San Sebastian, 15-18 June 2020
organized by David A. Mazziotti, Mario Piris and Christian Schilling
The interdisciplinary workshop brings together experts from the quantum sciences, particularly quantum chemistry and quantum information theory to elaborate on conceptual aspects of interacting quantum many-fermion systems. The aim is to discuss recent ideas and identify open challenges related to the determination of the energy and properties of interacting fermions in terms of reduced density matrices (RDMs). Topics will explore the theory and applications of both ground and excited states as well as time-dependent processes. The workshop comprises the following connected thematic blocks:
(I) geometry of RDMs & concept of fermionic correlation/entanglement
(II) 1- & 2-body N-representability problem
(III) 1RDM- & 2RDM-functional theory (ground states)
(IV) excited states & time-evolution
International workshop on "New challenges in Reduced Density Matrix Functional Theory: Symmetries, time-evolution and entanglement"
CECAM-HQ-EPFL, Lausanne, 26-29 September 2017
organized by Carlos L. Benavides-Riveros, Hardy Gross, Miguel A. L. Marques and Christian Schilling
This international workshop discussed and explored new aspects and challenges in Reduced Density Matrix Functional Theory (RDMFT). The main aim was to bring together leading experts in the field to address and carefully discuss open challenges such as implementation of 1-particle symmetries, extension of RDMFT to open-shell atoms and molecules, time-evolution, entanglement and new insights about RDMFT from recent progress on the 1-body N-representability problem.
Pauli2016: International workshop on "Reduced Density Matrices in Quantum Physics and Role of Fermionic Exchange Symmetry"
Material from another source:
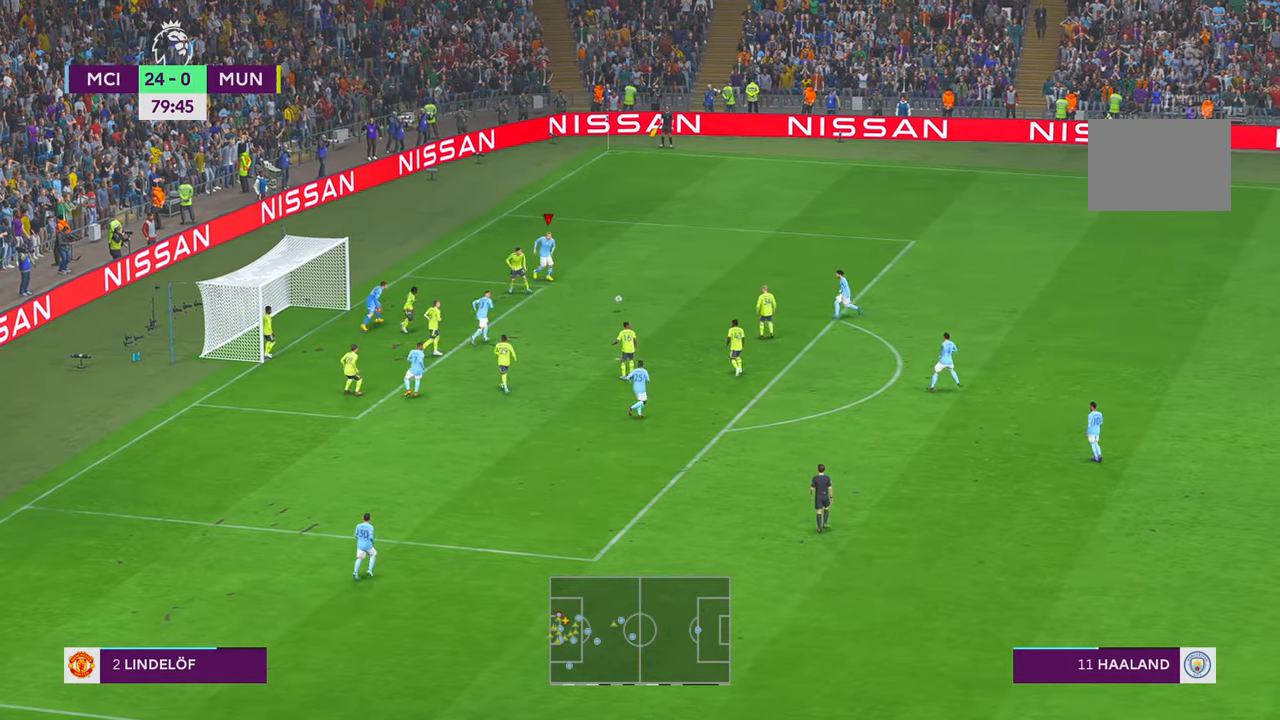
{"buttons": ["R2"], "left_stick": "down", "right_stick": "center", "events": [[500, "left_stick", "down"]]}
University of Oxford, 12-15 April 2016
organized by Christian Schilling and Vlatko Vedral
The interdisciplinary workshop brought together experts in quantum science, as e.g. quantum information theory, quantum chemistry, solid state physics and mathematical physics. The aim was to explore from a conceptual viewpoint the influence of the fermionic exchange symmetry and its consequences for the reduced 1-and 2-fermion picture. In particular, a better understanding should be developed of how the conflict of energy minimization and antisymmetry of the N-fermion quantum state leads to simplified descriptions of fermionic ground states. The emphasis laid on the four subjects:
(I) particle exchange symmetry
(II) reduced density matrices
(III) generalized Pauli constraints
(IV) degeneracy pressure and numerical methods